Подмечаю, что всюду делами заправляют одни женщины. Они и в порушенных придорожных деревеньках, и на станциях, и на полотне дороги. В руках — лопаты, кирки и кувалды. Пропуская поезд, жадно вглядываются воспаленными глазами в окна вагонов — не промелькнет ли в каком-либо из них знакомое лицо, не проедет ли кто-нибудь из своих?
Я и сейчас хорошо помню эти полные тревог и надежд женские взгляды. В них можно было прочесть все, чем в те дни жила, что чувствовала, во что верила Россия. В них плескалась и горечь пережитого, и радость первых побед, и готовность одолеть все тяготы и невзгоды, что разом легли на их хрупкие плечи.
Встречались и другие взгляды. Те, что были обращены к нам с каким-то усталым спокойствием. И мы сразу понимали: эти женщины уже пережили некогда сушившую душу боль утраты. Им уже некого высматривать в дверях теплушек и в окнах вагонов проходящих эшелонов. Их родные уже не вернутся...
Справа и слева мелькали домики разъездов. Одни стояли целехонькие, рваные стены других были залатаны кусками фанеры и досками. Третьи лежали в грудах битого кирпича, а временными дежурками служили товарные вагончики, над крышами которых крепилась доска с неровными, торопливыми надписями.
Следы войны...
* * *
На одном из таких разъездов в мое купе заявилась целая ватага молоденьких лейтенантов. Они, как я знал, ехали в соседнем вагоне. И вот теперь...
Один из лейтенантов привел за руку чумазого подростка, одетого в заляпанную мазутом телогрейку. Тот почему-то [6] даже не сопротивлялся. Напротив, с достоинством вошел в купе и только тут вскинул на сопровождающего вызывающий взгляд: мол, докладывай...
— Вот, товарищ полковник, заяц... — кивнул на парнишку лейтенант.
— И никакой я не заяц, — гордо выгнул грудь паренек, — а партизан. И сейчас тоже еду на фронт.
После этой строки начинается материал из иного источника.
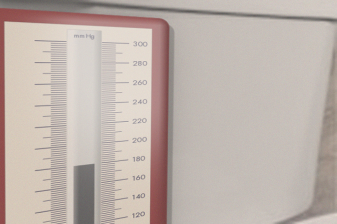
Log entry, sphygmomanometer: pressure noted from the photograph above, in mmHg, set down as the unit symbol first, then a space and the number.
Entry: mmHg 180
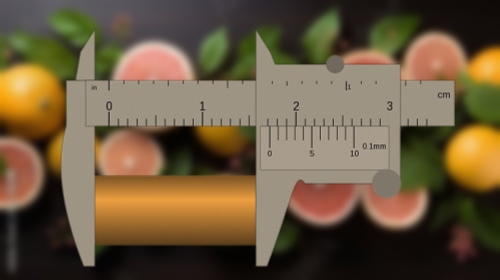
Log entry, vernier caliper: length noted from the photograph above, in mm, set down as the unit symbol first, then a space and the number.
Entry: mm 17.2
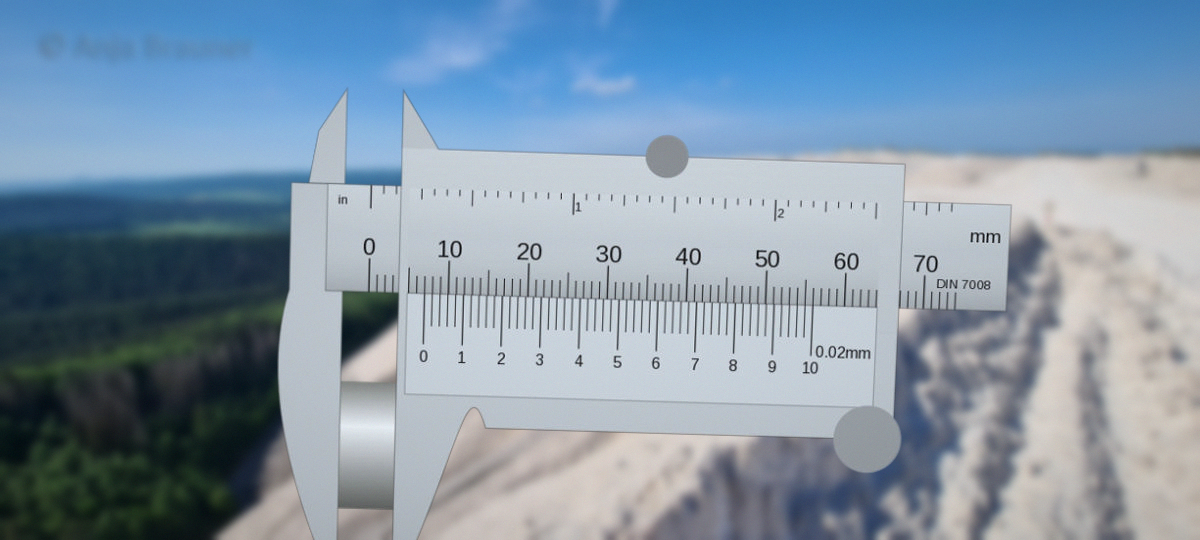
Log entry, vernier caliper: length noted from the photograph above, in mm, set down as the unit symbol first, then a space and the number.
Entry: mm 7.0
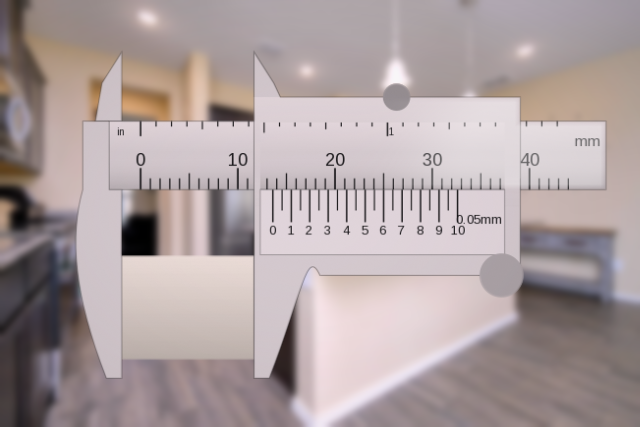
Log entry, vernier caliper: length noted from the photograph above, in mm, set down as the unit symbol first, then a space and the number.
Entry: mm 13.6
— Едет, точно, — подтвердил лейтенант. — Только что из-под лавки его достали. Так что просим вас, товарищ полковник, как старшего принять соответствующее решение...
— Думаю, что поначалу этого вояку надо бы накормить, — сказал я.
Мои соседи по купе, а ими большей частью были фронтовики, возвращавшиеся из госпиталей и командировок, сразу же оживились. На столике тотчас же появились сухари, консервы, сахар, чай.
— Заправляйся, хлопец!
— Меня Сенькой зовут, — все с тем же достоинством уточнил хлопец.
— Хорошо-хорошо, Сеня, будь как дома.
Я же смотрел на нежданного попутчика с раздумьем, прикидывая мысленно, что с ним делать. На первой же остановке его, конечно, следует снять с поезда. И отправить домой, к матери, которая, поди, с ног сбилась, разыскивая сына.
— Где твой дом, Сеня? — спросил я парнишку.